### Task directions
Could you retype all of the records exactly, leaving out every picture?

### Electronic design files
——————

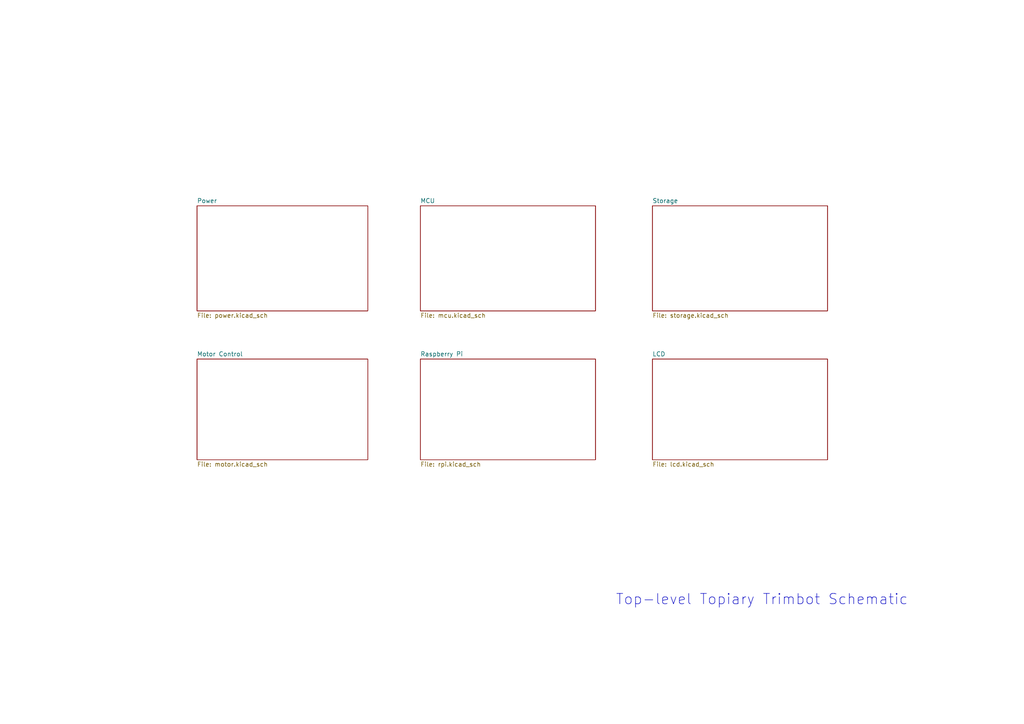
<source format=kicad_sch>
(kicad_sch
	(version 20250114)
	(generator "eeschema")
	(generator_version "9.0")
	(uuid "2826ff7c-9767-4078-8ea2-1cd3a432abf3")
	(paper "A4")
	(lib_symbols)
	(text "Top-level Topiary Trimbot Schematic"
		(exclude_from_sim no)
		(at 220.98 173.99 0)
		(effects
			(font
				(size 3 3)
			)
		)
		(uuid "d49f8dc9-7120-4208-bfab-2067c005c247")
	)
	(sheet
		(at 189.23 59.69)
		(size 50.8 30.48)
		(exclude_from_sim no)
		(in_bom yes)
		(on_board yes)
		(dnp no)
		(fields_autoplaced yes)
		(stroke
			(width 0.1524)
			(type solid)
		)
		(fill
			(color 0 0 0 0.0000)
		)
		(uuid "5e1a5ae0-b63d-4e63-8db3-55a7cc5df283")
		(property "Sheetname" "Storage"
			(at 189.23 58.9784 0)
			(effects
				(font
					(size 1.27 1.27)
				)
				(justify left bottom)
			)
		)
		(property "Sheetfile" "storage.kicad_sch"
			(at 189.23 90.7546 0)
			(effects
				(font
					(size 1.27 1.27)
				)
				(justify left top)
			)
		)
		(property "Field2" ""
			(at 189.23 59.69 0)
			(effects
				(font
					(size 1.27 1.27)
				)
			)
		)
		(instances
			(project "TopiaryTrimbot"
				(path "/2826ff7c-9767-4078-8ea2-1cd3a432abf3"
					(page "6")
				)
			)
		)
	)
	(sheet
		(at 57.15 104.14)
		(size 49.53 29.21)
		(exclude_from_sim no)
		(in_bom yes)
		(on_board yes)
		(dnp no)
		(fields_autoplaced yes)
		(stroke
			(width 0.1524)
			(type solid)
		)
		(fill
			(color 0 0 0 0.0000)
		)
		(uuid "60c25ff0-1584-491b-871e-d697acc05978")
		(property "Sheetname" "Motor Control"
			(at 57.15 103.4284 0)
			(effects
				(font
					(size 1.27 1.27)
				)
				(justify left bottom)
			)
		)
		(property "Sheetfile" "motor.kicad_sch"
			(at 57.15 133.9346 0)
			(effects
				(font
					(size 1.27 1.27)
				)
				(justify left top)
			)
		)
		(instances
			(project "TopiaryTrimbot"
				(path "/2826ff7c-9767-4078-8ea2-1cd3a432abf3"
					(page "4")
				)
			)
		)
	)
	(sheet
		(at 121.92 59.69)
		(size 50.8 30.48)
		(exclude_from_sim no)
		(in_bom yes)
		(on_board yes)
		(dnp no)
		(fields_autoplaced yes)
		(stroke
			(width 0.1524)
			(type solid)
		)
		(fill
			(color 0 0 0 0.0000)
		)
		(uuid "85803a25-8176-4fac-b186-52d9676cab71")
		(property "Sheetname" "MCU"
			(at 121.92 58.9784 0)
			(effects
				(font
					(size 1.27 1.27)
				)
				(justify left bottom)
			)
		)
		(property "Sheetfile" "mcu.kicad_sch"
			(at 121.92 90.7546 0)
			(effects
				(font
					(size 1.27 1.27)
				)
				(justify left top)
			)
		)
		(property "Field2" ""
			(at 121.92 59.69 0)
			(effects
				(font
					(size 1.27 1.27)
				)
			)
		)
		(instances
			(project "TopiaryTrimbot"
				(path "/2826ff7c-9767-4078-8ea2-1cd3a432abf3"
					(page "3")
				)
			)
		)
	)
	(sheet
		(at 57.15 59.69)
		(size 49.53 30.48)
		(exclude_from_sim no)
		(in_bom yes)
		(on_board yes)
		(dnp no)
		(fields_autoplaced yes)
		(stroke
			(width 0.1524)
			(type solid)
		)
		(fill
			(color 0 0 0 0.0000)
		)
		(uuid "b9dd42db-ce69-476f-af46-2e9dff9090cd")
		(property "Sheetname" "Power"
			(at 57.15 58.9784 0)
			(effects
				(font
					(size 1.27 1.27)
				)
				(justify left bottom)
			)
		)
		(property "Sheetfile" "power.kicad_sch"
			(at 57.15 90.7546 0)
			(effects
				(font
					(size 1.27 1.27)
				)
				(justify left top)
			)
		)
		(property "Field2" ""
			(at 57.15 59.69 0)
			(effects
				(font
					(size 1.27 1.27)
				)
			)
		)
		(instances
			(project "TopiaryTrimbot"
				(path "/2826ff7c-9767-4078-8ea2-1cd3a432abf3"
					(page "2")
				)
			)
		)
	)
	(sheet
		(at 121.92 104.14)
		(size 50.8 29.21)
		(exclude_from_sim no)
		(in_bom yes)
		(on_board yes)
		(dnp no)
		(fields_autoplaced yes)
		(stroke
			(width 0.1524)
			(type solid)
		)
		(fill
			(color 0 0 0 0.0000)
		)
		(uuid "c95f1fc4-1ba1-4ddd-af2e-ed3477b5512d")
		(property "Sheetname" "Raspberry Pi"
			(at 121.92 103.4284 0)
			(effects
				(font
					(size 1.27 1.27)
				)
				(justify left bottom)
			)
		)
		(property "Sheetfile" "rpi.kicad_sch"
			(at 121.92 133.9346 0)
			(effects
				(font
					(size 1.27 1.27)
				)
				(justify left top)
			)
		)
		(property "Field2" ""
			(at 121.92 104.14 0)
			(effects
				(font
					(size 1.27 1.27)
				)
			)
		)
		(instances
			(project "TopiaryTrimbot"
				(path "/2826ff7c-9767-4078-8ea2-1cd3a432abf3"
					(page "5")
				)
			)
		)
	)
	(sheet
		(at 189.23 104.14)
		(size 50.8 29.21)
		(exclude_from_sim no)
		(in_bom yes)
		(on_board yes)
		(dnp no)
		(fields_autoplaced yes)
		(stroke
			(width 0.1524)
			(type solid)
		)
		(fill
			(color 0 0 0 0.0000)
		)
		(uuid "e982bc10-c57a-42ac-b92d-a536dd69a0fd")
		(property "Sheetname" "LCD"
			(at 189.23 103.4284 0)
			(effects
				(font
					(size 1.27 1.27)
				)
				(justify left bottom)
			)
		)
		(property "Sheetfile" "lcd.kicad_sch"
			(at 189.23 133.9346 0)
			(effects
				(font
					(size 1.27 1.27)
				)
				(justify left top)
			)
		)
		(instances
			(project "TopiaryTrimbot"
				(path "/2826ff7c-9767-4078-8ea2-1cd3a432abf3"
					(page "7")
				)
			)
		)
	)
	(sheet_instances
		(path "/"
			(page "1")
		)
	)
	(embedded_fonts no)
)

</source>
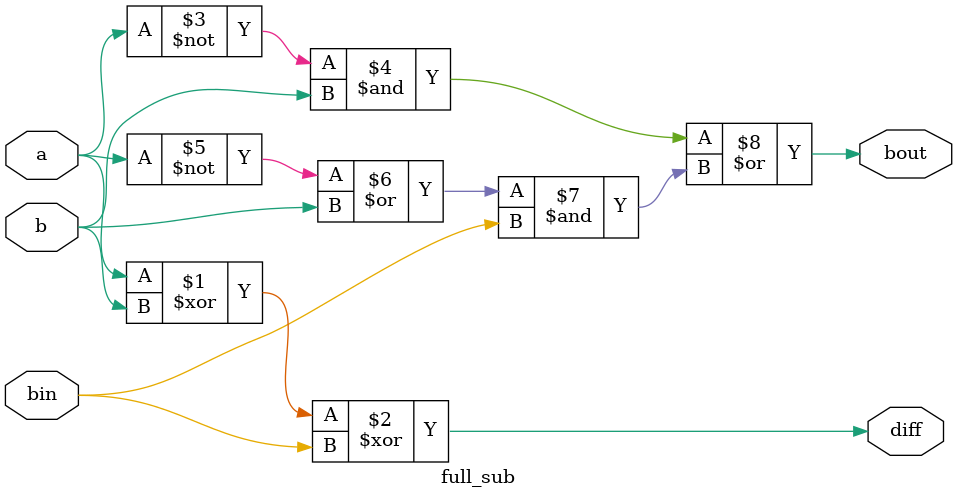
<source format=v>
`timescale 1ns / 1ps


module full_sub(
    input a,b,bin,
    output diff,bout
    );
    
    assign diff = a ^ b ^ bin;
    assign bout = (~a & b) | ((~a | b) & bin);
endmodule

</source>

——————

### Exercise response
<source format=kicad_sch>
(kicad_sch
	(version 20250114)
	(generator "eeschema")
	(generator_version "9.0")
	(uuid "2826ff7c-9767-4078-8ea2-1cd3a432abf3")
	(paper "A4")
	(lib_symbols)
	(text "Top-level Topiary Trimbot Schematic"
		(exclude_from_sim no)
		(at 220.98 173.99 0)
		(effects
			(font
				(size 3 3)
			)
		)
		(uuid "d49f8dc9-7120-4208-bfab-2067c005c247")
	)
	(sheet
		(at 189.23 59.69)
		(size 50.8 30.48)
		(exclude_from_sim no)
		(in_bom yes)
		(on_board yes)
		(dnp no)
		(fields_autoplaced yes)
		(stroke
			(width 0.1524)
			(type solid)
		)
		(fill
			(color 0 0 0 0.0000)
		)
		(uuid "5e1a5ae0-b63d-4e63-8db3-55a7cc5df283")
		(property "Sheetname" "Storage"
			(at 189.23 58.9784 0)
			(effects
				(font
					(size 1.27 1.27)
				)
				(justify left bottom)
			)
		)
		(property "Sheetfile" "storage.kicad_sch"
			(at 189.23 90.7546 0)
			(effects
				(font
					(size 1.27 1.27)
				)
				(justify left top)
			)
		)
		(property "Field2" ""
			(at 189.23 59.69 0)
			(effects
				(font
					(size 1.27 1.27)
				)
			)
		)
		(instances
			(project "TopiaryTrimbot"
				(path "/2826ff7c-9767-4078-8ea2-1cd3a432abf3"
					(page "6")
				)
			)
		)
	)
	(sheet
		(at 57.15 104.14)
		(size 49.53 29.21)
		(exclude_from_sim no)
		(in_bom yes)
		(on_board yes)
		(dnp no)
		(fields_autoplaced yes)
		(stroke
			(width 0.1524)
			(type solid)
		)
		(fill
			(color 0 0 0 0.0000)
		)
		(uuid "60c25ff0-1584-491b-871e-d697acc05978")
		(property "Sheetname" "Motor Control"
			(at 57.15 103.4284 0)
			(effects
				(font
					(size 1.27 1.27)
				)
				(justify left bottom)
			)
		)
		(property "Sheetfile" "motor.kicad_sch"
			(at 57.15 133.9346 0)
			(effects
				(font
					(size 1.27 1.27)
				)
				(justify left top)
			)
		)
		(instances
			(project "TopiaryTrimbot"
				(path "/2826ff7c-9767-4078-8ea2-1cd3a432abf3"
					(page "4")
				)
			)
		)
	)
	(sheet
		(at 121.92 59.69)
		(size 50.8 30.48)
		(exclude_from_sim no)
		(in_bom yes)
		(on_board yes)
		(dnp no)
		(fields_autoplaced yes)
		(stroke
			(width 0.1524)
			(type solid)
		)
		(fill
			(color 0 0 0 0.0000)
		)
		(uuid "85803a25-8176-4fac-b186-52d9676cab71")
		(property "Sheetname" "MCU"
			(at 121.92 58.9784 0)
			(effects
				(font
					(size 1.27 1.27)
				)
				(justify left bottom)
			)
		)
		(property "Sheetfile" "mcu.kicad_sch"
			(at 121.92 90.7546 0)
			(effects
				(font
					(size 1.27 1.27)
				)
				(justify left top)
			)
		)
		(property "Field2" ""
			(at 121.92 59.69 0)
			(effects
				(font
					(size 1.27 1.27)
				)
			)
		)
		(instances
			(project "TopiaryTrimbot"
				(path "/2826ff7c-9767-4078-8ea2-1cd3a432abf3"
					(page "3")
				)
			)
		)
	)
	(sheet
		(at 57.15 59.69)
		(size 49.53 30.48)
		(exclude_from_sim no)
		(in_bom yes)
		(on_board yes)
		(dnp no)
		(fields_autoplaced yes)
		(stroke
			(width 0.1524)
			(type solid)
		)
		(fill
			(color 0 0 0 0.0000)
		)
		(uuid "b9dd42db-ce69-476f-af46-2e9dff9090cd")
		(property "Sheetname" "Power"
			(at 57.15 58.9784 0)
			(effects
				(font
					(size 1.27 1.27)
				)
				(justify left bottom)
			)
		)
		(property "Sheetfile" "power.kicad_sch"
			(at 57.15 90.7546 0)
			(effects
				(font
					(size 1.27 1.27)
				)
				(justify left top)
			)
		)
		(property "Field2" ""
			(at 57.15 59.69 0)
			(effects
				(font
					(size 1.27 1.27)
				)
			)
		)
		(instances
			(project "TopiaryTrimbot"
				(path "/2826ff7c-9767-4078-8ea2-1cd3a432abf3"
					(page "2")
				)
			)
		)
	)
	(sheet
		(at 121.92 104.14)
		(size 50.8 29.21)
		(exclude_from_sim no)
		(in_bom yes)
		(on_board yes)
		(dnp no)
		(fields_autoplaced yes)
		(stroke
			(width 0.1524)
			(type solid)
		)
		(fill
			(color 0 0 0 0.0000)
		)
		(uuid "c95f1fc4-1ba1-4ddd-af2e-ed3477b5512d")
		(property "Sheetname" "Raspberry Pi"
			(at 121.92 103.4284 0)
			(effects
				(font
					(size 1.27 1.27)
				)
				(justify left bottom)
			)
		)
		(property "Sheetfile" "rpi.kicad_sch"
			(at 121.92 133.9346 0)
			(effects
				(font
					(size 1.27 1.27)
				)
				(justify left top)
			)
		)
		(property "Field2" ""
			(at 121.92 104.14 0)
			(effects
				(font
					(size 1.27 1.27)
				)
			)
		)
		(instances
			(project "TopiaryTrimbot"
				(path "/2826ff7c-9767-4078-8ea2-1cd3a432abf3"
					(page "5")
				)
			)
		)
	)
	(sheet
		(at 189.23 104.14)
		(size 50.8 29.21)
		(exclude_from_sim no)
		(in_bom yes)
		(on_board yes)
		(dnp no)
		(fields_autoplaced yes)
		(stroke
			(width 0.1524)
			(type solid)
		)
		(fill
			(color 0 0 0 0.0000)
		)
		(uuid "e982bc10-c57a-42ac-b92d-a536dd69a0fd")
		(property "Sheetname" "LCD"
			(at 189.23 103.4284 0)
			(effects
				(font
					(size 1.27 1.27)
				)
				(justify left bottom)
			)
		)
		(property "Sheetfile" "lcd.kicad_sch"
			(at 189.23 133.9346 0)
			(effects
				(font
					(size 1.27 1.27)
				)
				(justify left top)
			)
		)
		(instances
			(project "TopiaryTrimbot"
				(path "/2826ff7c-9767-4078-8ea2-1cd3a432abf3"
					(page "7")
				)
			)
		)
	)
	(sheet_instances
		(path "/"
			(page "1")
		)
	)
	(embedded_fonts no)
)

</source>
<source format=v>
`timescale 1ns / 1ps


module full_sub(
    input a,b,bin,
    output diff,bout
    );
    
    assign diff = a ^ b ^ bin;
    assign bout = (~a & b) | ((~a | b) & bin);
endmodule

</source>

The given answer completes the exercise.